When bought $138 raffle ticket, Jeffrey Gonano, a 25-year-old project manager had no idea that he will win Pablo Picasso’s painting, “Man With Opera Hat,” which has an estimated value of $1 million. He was one of 50,000 people who bought €100 ($138) raffle tickets at online auction by Sotheby’s to benefit a Lebanese charity. The 1914 work, “Man in the Opera Hat,” dates from Spanish master Pablo Picasso‘s cubist period. Picasso died in 1973.
Gonano said he wants to keep the artwork, which features vivid shapes in opaque gouache paint.
“Maybe I’ll lend it to a museum and let them put it on display rather than putting it in a vault, so other people can enjoy it,” he told the newspaper. “It all depends.
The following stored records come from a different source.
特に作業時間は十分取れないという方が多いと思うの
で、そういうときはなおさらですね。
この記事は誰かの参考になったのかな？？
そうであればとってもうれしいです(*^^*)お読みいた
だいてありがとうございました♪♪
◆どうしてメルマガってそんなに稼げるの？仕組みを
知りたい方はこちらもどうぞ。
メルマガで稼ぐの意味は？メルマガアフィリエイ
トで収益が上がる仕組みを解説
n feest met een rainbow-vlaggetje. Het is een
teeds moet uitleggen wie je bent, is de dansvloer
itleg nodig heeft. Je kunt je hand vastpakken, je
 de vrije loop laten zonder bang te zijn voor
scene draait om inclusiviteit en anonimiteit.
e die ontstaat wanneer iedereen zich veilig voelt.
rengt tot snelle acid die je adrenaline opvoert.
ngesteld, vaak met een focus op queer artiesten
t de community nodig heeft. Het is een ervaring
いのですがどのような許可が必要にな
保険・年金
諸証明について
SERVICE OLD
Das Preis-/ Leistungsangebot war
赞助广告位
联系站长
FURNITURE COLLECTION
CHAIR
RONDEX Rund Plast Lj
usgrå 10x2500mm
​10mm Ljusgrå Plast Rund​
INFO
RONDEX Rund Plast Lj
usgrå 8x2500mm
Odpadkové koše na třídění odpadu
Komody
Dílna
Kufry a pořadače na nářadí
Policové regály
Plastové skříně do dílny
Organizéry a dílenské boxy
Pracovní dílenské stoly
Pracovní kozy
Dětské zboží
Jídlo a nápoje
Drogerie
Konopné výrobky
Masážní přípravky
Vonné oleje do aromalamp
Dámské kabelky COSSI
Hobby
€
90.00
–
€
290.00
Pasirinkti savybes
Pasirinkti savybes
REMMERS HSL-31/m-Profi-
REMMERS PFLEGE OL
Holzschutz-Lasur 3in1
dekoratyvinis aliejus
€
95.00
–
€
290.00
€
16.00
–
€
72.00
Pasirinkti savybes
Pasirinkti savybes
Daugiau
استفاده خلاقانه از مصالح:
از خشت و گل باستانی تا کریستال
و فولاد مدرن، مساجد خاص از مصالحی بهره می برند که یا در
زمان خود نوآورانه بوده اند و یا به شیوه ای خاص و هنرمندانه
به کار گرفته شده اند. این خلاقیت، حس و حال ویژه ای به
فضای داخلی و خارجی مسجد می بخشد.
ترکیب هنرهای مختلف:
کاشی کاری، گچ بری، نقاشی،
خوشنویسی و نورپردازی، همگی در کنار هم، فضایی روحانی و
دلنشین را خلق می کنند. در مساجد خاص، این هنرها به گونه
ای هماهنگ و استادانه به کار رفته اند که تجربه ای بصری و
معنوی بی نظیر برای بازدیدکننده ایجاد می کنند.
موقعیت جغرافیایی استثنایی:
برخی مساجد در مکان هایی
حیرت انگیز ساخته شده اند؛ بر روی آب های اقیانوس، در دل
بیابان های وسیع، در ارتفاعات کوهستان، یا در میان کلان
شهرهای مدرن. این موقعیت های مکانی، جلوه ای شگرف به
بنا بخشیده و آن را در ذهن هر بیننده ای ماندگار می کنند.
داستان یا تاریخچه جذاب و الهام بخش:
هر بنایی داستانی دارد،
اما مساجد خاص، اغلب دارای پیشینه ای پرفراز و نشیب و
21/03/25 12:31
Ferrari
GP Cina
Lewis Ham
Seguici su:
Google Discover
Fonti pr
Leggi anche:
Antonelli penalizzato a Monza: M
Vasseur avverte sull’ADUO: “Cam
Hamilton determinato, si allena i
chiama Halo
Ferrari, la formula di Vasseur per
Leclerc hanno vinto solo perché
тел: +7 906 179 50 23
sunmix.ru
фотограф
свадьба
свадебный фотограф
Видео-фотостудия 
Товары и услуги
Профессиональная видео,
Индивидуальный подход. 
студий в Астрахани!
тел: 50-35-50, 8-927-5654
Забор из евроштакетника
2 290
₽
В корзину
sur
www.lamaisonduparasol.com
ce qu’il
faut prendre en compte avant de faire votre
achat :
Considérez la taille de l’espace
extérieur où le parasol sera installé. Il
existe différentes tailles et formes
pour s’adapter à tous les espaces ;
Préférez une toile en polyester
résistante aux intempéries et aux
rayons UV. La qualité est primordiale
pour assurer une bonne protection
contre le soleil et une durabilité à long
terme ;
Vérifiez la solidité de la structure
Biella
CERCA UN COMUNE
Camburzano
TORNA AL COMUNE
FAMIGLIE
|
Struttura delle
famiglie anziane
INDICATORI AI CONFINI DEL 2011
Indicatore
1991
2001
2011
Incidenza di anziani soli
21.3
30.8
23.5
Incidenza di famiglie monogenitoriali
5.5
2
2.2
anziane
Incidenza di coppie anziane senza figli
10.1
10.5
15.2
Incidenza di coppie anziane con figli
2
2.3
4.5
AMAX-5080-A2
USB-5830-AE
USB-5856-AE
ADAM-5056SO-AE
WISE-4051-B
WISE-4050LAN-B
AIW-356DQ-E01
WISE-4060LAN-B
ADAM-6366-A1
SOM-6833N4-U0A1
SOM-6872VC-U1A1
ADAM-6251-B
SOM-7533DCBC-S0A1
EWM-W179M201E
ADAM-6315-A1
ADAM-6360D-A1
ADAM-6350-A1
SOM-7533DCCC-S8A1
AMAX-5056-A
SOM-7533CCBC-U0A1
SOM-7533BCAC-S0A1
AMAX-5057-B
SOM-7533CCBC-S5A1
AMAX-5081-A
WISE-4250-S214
I don’t know what the taxes are or anything.”
The auction raised about $3.5 million to benefit the International Association to Save Tyre, an organization that raises money for the war-damaged southern Lebanese city and Unesco World Heritage site.
The artist’s grandson, Mr Olivier Picasso, who helped drum up interest in the charity raffle, described the work as a “masterpiece” of museum standard in perfect condition.
“This was very important to me because this city is one of the places where the idea of Western civilization originated,” Olivier said of his charity scheme. “I think my grandfather would have been seduced by the idea of helping such a place.”